*Activity*: Repeat the listing exactly. The images do not belong in the copy.

◇ ◇ ◇ ◇

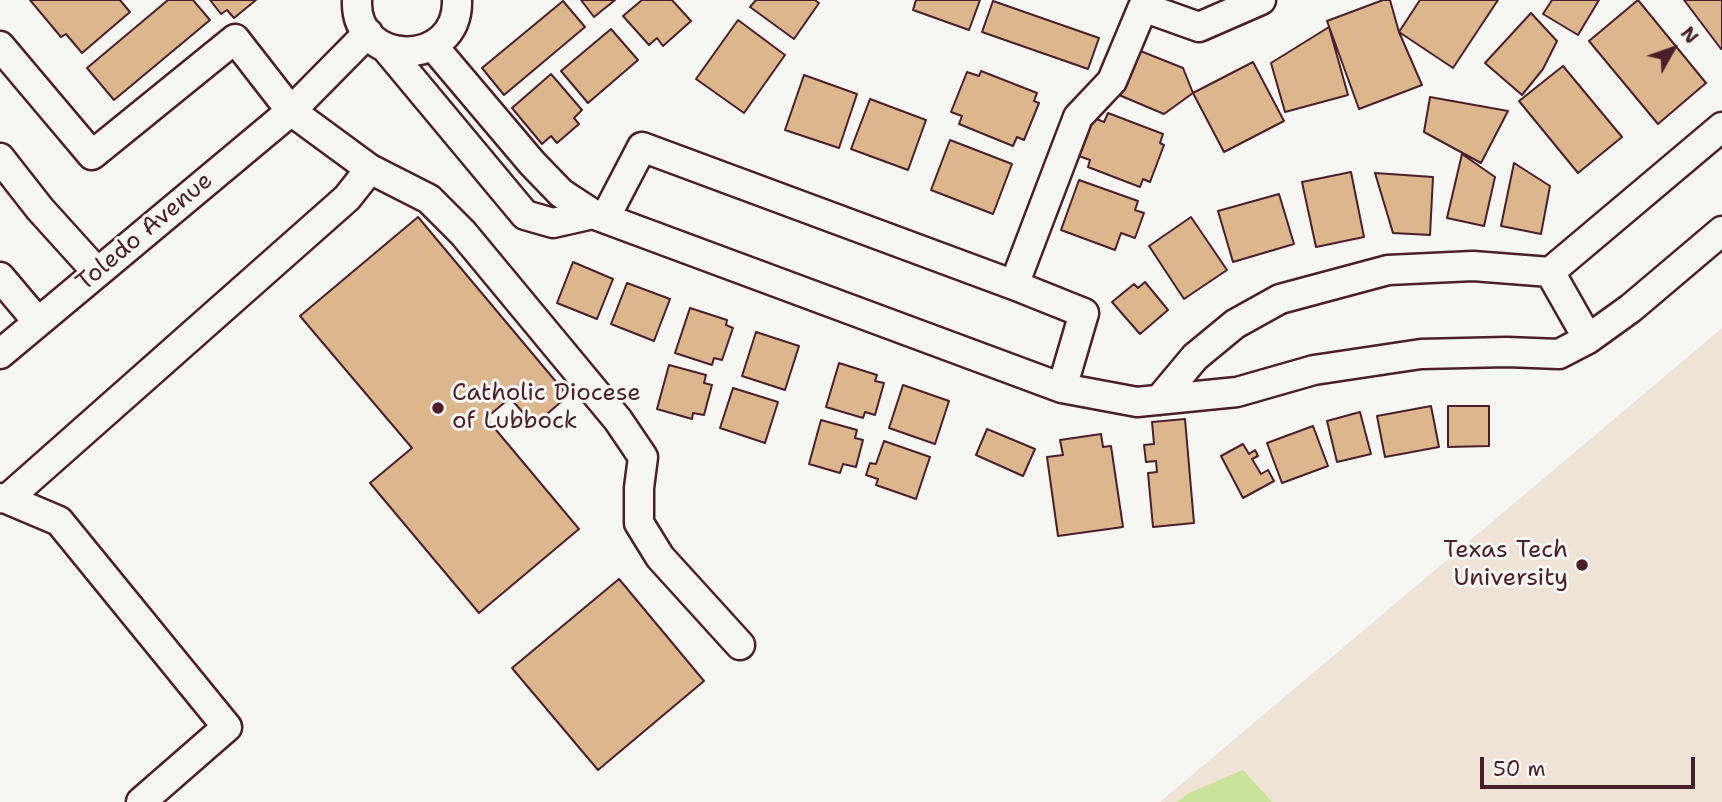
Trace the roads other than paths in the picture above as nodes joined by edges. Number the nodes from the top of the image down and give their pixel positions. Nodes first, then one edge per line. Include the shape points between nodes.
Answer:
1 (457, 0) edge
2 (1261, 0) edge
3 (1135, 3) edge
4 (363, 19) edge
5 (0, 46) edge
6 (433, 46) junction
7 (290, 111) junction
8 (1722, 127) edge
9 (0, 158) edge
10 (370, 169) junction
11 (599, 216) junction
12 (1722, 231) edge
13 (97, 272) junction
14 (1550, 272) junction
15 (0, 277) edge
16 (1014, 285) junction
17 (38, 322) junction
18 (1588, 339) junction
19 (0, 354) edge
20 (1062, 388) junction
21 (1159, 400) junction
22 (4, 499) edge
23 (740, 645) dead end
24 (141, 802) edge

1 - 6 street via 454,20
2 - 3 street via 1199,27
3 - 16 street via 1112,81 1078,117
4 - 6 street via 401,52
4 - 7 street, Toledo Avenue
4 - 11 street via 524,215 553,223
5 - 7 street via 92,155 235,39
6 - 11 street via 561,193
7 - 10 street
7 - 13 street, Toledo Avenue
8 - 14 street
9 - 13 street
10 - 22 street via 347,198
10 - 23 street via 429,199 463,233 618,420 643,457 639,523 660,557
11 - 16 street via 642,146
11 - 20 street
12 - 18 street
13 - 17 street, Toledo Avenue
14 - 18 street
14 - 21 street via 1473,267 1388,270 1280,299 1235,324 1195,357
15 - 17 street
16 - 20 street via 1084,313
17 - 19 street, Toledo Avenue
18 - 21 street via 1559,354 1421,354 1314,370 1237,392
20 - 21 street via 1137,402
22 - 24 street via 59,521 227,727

◇ ◇ ◇ ◇

*Finished task*:
Trace the roads other than paths in the picture above as nodes joined by edges. Number the nodes from the top of the image down and give their pixel positions. Nodes first, then one edge per line. Include the shape points between nodes.
Answer:
1 (457, 0) edge
2 (1261, 0) edge
3 (1135, 3) edge
4 (363, 19) edge
5 (0, 46) edge
6 (433, 46) junction
7 (290, 111) junction
8 (1722, 127) edge
9 (0, 158) edge
10 (370, 169) junction
11 (599, 216) junction
12 (1722, 231) edge
13 (97, 272) junction
14 (1550, 272) junction
15 (0, 277) edge
16 (1014, 285) junction
17 (38, 322) junction
18 (1588, 339) junction
19 (0, 354) edge
20 (1062, 388) junction
21 (1159, 400) junction
22 (4, 499) edge
23 (740, 645) dead end
24 (141, 802) edge

1 - 6 street via 454,20
2 - 3 street via 1199,27
3 - 16 street via 1112,81 1078,117
4 - 6 street via 401,52
4 - 7 street, Toledo Avenue
4 - 11 street via 524,215 553,223
5 - 7 street via 92,155 235,39
6 - 11 street via 561,193
7 - 10 street
7 - 13 street, Toledo Avenue
8 - 14 street
9 - 13 street
10 - 22 street via 347,198
10 - 23 street via 429,199 463,233 618,420 643,457 639,523 660,557
11 - 16 street via 642,146
11 - 20 street
12 - 18 street
13 - 17 street, Toledo Avenue
14 - 18 street
14 - 21 street via 1473,267 1388,270 1280,299 1235,324 1195,357
15 - 17 street
16 - 20 street via 1084,313
17 - 19 street, Toledo Avenue
18 - 21 street via 1559,354 1421,354 1314,370 1237,392
20 - 21 street via 1137,402
22 - 24 street via 59,521 227,727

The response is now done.